The Court also rejects Polo's contention that variations among Polo stores warrant decertification of the waiting time claims. Polo does not dispute that it maintains a uniform policy requiring employees to submit to bag searches, or that it does not compensate employees for time spent waiting for these searches. Differences in the size and layout of each store, or the timing of class members' shifts, will only affect damages, rather than Polo's liability.

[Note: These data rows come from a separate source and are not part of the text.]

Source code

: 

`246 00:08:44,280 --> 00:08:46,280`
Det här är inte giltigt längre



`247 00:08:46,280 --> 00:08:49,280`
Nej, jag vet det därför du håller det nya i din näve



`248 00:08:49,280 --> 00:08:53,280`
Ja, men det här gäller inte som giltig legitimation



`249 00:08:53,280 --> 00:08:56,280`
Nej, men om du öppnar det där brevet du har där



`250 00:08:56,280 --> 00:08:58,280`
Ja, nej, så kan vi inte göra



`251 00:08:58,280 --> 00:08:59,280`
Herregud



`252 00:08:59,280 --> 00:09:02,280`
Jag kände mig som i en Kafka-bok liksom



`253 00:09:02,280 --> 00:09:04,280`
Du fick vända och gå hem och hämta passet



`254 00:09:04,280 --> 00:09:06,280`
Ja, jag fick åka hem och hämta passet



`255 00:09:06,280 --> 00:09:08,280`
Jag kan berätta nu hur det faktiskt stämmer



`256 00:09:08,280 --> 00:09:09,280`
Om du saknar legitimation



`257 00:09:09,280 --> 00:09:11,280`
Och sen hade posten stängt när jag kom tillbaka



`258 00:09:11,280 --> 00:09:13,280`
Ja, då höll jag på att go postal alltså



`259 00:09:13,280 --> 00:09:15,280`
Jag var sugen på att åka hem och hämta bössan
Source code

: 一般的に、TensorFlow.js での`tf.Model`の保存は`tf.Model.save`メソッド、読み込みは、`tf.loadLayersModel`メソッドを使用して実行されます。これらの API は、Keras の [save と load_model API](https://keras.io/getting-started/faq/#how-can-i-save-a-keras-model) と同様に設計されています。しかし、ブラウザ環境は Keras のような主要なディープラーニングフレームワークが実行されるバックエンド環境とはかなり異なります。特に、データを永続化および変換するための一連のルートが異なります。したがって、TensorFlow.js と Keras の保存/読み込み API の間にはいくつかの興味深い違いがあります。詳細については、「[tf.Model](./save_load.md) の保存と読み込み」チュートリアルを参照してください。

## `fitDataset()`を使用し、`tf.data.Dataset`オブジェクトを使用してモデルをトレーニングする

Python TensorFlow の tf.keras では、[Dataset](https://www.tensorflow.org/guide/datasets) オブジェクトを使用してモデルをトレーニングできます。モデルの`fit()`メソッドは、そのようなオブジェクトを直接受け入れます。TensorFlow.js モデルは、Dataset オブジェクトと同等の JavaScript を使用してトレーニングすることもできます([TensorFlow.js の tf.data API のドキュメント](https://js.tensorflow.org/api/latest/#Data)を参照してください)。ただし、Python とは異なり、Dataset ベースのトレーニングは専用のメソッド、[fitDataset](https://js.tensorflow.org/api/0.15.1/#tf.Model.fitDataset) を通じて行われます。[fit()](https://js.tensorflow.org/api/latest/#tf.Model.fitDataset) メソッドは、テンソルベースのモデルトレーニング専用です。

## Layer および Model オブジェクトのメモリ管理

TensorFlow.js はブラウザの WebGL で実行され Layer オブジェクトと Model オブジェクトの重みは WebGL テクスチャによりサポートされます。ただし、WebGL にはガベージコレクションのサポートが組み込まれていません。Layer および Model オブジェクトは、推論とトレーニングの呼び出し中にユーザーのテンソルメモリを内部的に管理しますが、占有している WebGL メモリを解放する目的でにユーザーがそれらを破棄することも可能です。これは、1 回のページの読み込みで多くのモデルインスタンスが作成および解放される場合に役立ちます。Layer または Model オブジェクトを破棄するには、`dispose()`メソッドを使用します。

Accordingly, the Court DENIES Polo's motion to decertify the waiting time claims on the basis of new facts.See Otsuka, 2010 U.S. Dist. LEXIS 12867, at 15-17.
Second, Polo claimed that decertification was warranted because many of the class members reported waiting times of ten minutes or less, and as a result, would not be entitled to recover in light of the Ninth Circuit’s decision in Rutti v. Lojack Corp., 578 F.3d 1084 (9th Cir. 2009), establishing that periods of ten minutes or less are de minimis. The Court rejected this argument as well, reasoning that Polo failed to appreciate the common nature which such issues posed:
Under federal law, "employees cannot recover for otherwise compensable time if it is de minimis." Lindow v. United States, 738 F.2d 1057, 1062 (9th Cir. 1984). According to Polo, the most recent case dealing with the de minimis exception, Rutti v. Lojack Corp., 578 F.3d 1084 (9th Cir. 2009), establishes that, in general, periods of ten minutes or less are de minimis and therefore cannot give rise to recovery. Polo asserts that because many of the class members surveyed reported waiting times of ten minutes or less, the Court should decertify the claim. Once again, however, Polo has failed to persuasively rebut the conclusions reached in the Court's certification order. As the Court noted in that order, even if defendants are correct that federal de minimis standards apply to plaintiffs' California claims, application of those standards will still require resolution of a number of significant common legal questions, including "(1) the practical administrative difficulty of recording the additional time; (2) the aggregate amount of compensable time; and (3) the regularity of the additional work." Lindow, 738 F.2d at 1063. Therefore, Rutti does not justify decertification of the waiting time claims.Otsuka, 2010 U.S. Dist. LEXIS 12867, at 17-18.